Will Venezuelan voters continue on the Bolivarian path or opt for a return to capitalism?  Also, a terrorist assault in Mogadishu proves deadly, and people who lost big parts of their savings in Cyprus get an offer they’ll probably refuse.

Polling stations have closed in Venezuela, and votes are being counted in the first post-Hugo Chavez Presidential election.  There are eight candidates running, but it’s early down to two:  Chavez’ hand-picked successor Nicolas Maduro or the more free-market minded Enrique Capriles.

Nineteen people were killed in a bombing and armed attack in the Somali capital Mogadishu.  Most of the fatalities happened in an armed assault on the main court buildings.  A suicide bombing on a Turkish aid convoy killed three people.  An Islamist group called Al-Shabab claimed responsibility.

China is reporting 11 new cases of H7M9 bird flu, bringing the total number of infections to 60.  Two more people died, bring fatalities to 13.  All cases are in China and the World health Organization says there’s no evidence of human-to-human infection.

Cyprus is offering a consolation prize to foreign investors who lost more than A$3.75 Million in the EU bailout of the island nation’s broken banks.  The offer seems aimed at members of the Russian business community who got hit the hardest. 
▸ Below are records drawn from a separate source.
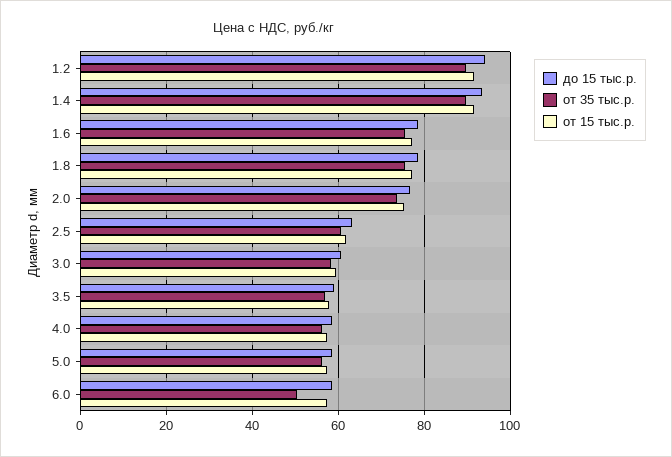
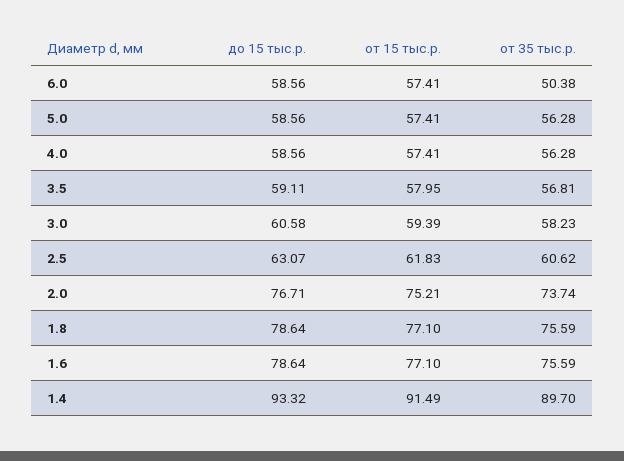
  {
    "до 15 тыс.р.": {
-     "1.2": 94,
      "1.4": 93.32,
      "1.6": 78.64,
      "1.8": 78.64,
      "2.0": 76.71,
      "2.5": 63.07,
      "3.0": 60.58,
      "3.5": 59.11,
      "4.0": 58.56,
      "5.0": 58.56,
      "6.0": 58.56
    },
    "от 35 тыс.р.": {
-     "1.2": 90,
      "1.4": 89.7,
      "1.6": 75.59,
      "1.8": 75.59,
      "2.0": 73.74,
      "2.5": 60.62,
      "3.0": 58.23,
      "3.5": 56.81,
      "4.0": 56.28,
      "5.0": 56.28,
      "6.0": 50.38
    },
    "от 15 тыс.р.": {
-     "1.2": 92,
      "1.4": 91.49,
      "1.6": 77.1,
      "1.8": 77.1,
      "2.0": 75.21,
      "2.5": 61.83,
      "3.0": 59.39,
      "3.5": 57.95,
      "4.0": 57.41,
      "5.0": 57.41,
      "6.0": 57.41
    }
  }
Israel will not have a criminal investigation into the bombing of a house in Gaza last year.  12 civilians were killed on 18 November when the house was hit by an Israeli missile.  The Israeli Defense Forces says the deaths were “regrettable” but a senior Hamas militant was the target.  That target escaped unharmed.
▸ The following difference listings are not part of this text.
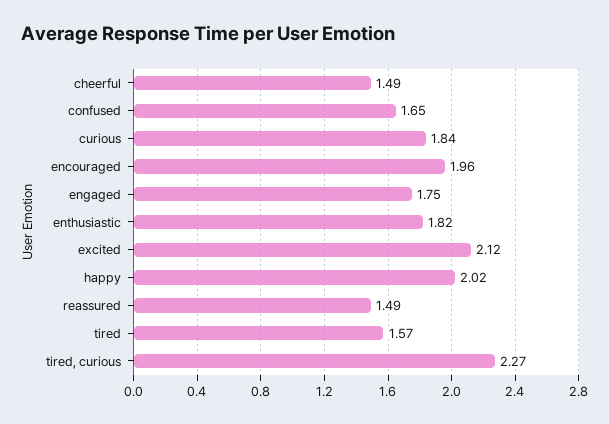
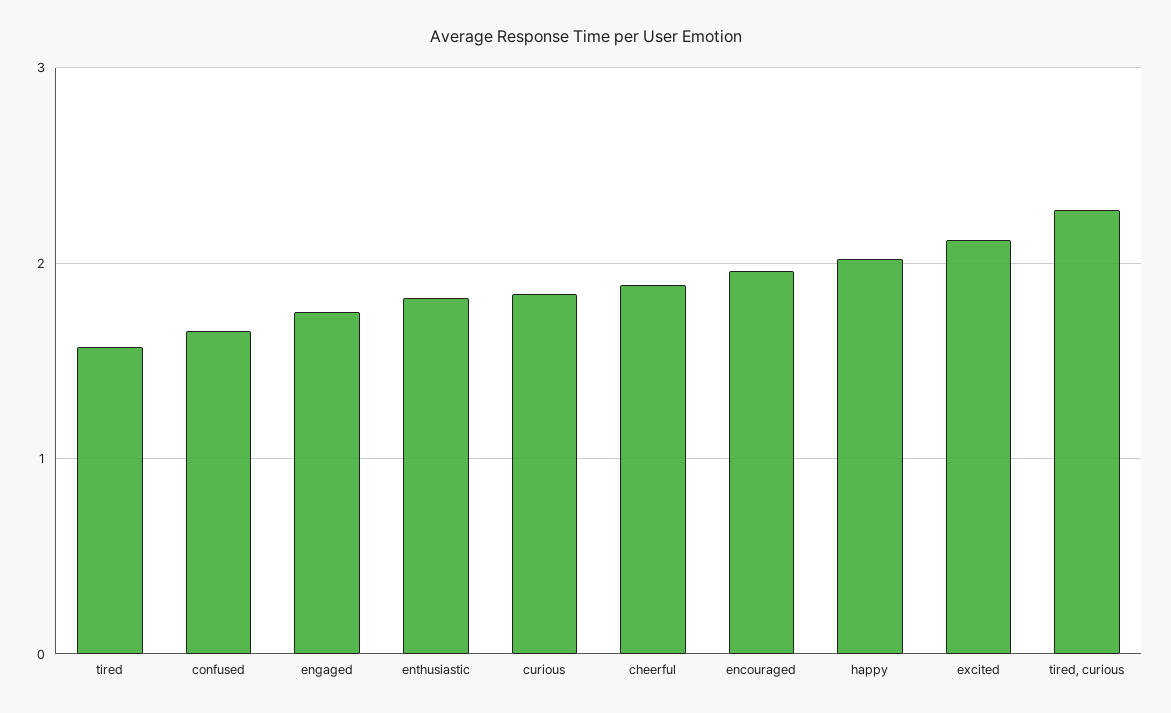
  {
-   "cheerful": 1.49,
+   "cheerful": 1.9,
    "confused": 1.65,
    "curious": 1.84,
    "encouraged": 1.96,
    "engaged": 1.75,
    "enthusiastic": 1.82,
    "excited": 2.12,
    "happy": 2.02,
-   "reassured": 1.49,
    "tired": 1.57,
    "tired, curious": 2.27
  }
Scientists in American are announcing some success in “rebuilding” a kidney in a lab, and transplanting it into an animal.  In a study published in the journal “Nature Medicine”, the doctors at Massachusetts General Hospital say they took a rat kidney and washed out the old cells and pumped in new ones; put it in an oven to replicate a rat’s body temperature; and put it back in a rat, where the kidney reached 5 percent effectiveness.  It's a step.  Not for the rat, but perhaps for future generations of lab rats as the technique is perfected.